OpenCL with Mali GPU
Ref: https://developer.arm.com/solutions/graphics-and-gaming/resources/presentations/opencl-tutorials
Due to the difference in hardware structure, Desktop GPU and Mali GPU are different. Therefore, when using the Mali GPU, there are restrictions on the use of some functions.
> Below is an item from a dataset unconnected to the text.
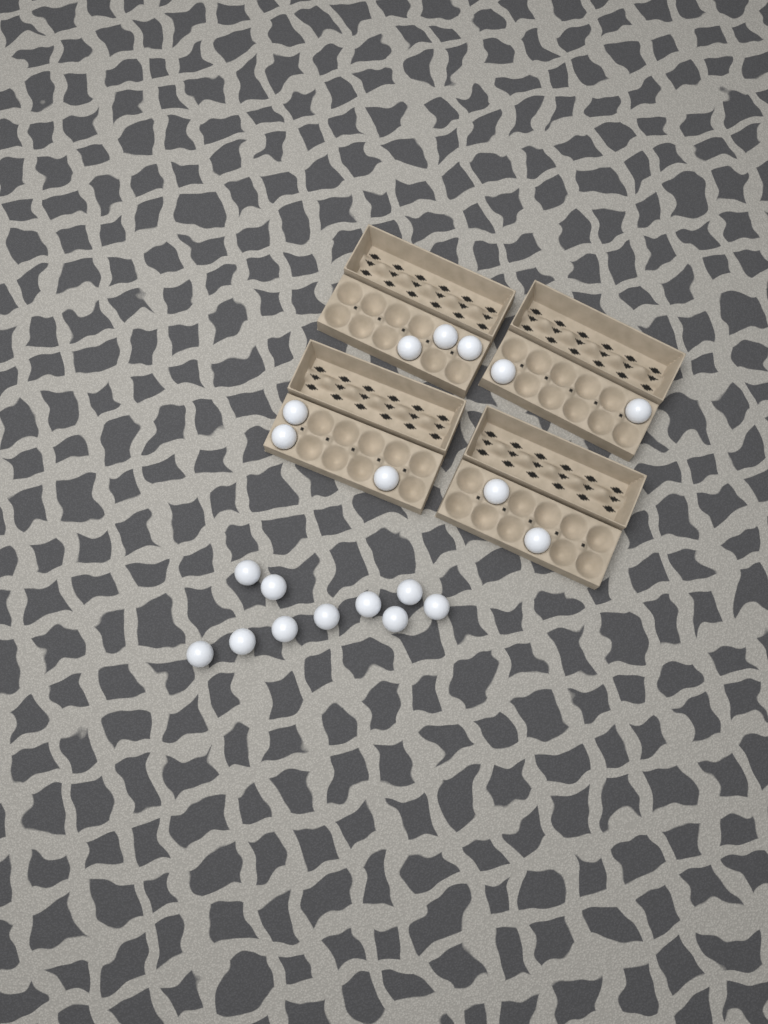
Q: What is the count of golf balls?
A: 20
Read the ARM® Mali™ GPU OpenCL Developer Guide, which can have a huge impact on performance.
Mali memory model
Mali GPU uses global memory with cache, instead of using local or private memory. If local or private memory is allocated, it is difficult to expect performance improvement, because it is allocated to global memory. In addition, unnecessary data movement may occur, which can degrade performance.
CL_MEM_ALLOC_HOST_PTR
It is recommended to use clCreateBuffer(CL_MEM_ALLOC_HOST_PTR)
whenever possible.
CL_MEM_USE_HOST_PTR
It is better not to create a buffer using clCreateBuffer(CL_MEM_USE_HOST_PTR)
whenever possible.
Creating a buffer with HOST_PTR creates a buffer accessed by the host program and a buffer accessed by the GPU in global memory. The result is 'unnecessary copying'.
malloc
There is a global memory area that the host program can access, not the Mali GPU.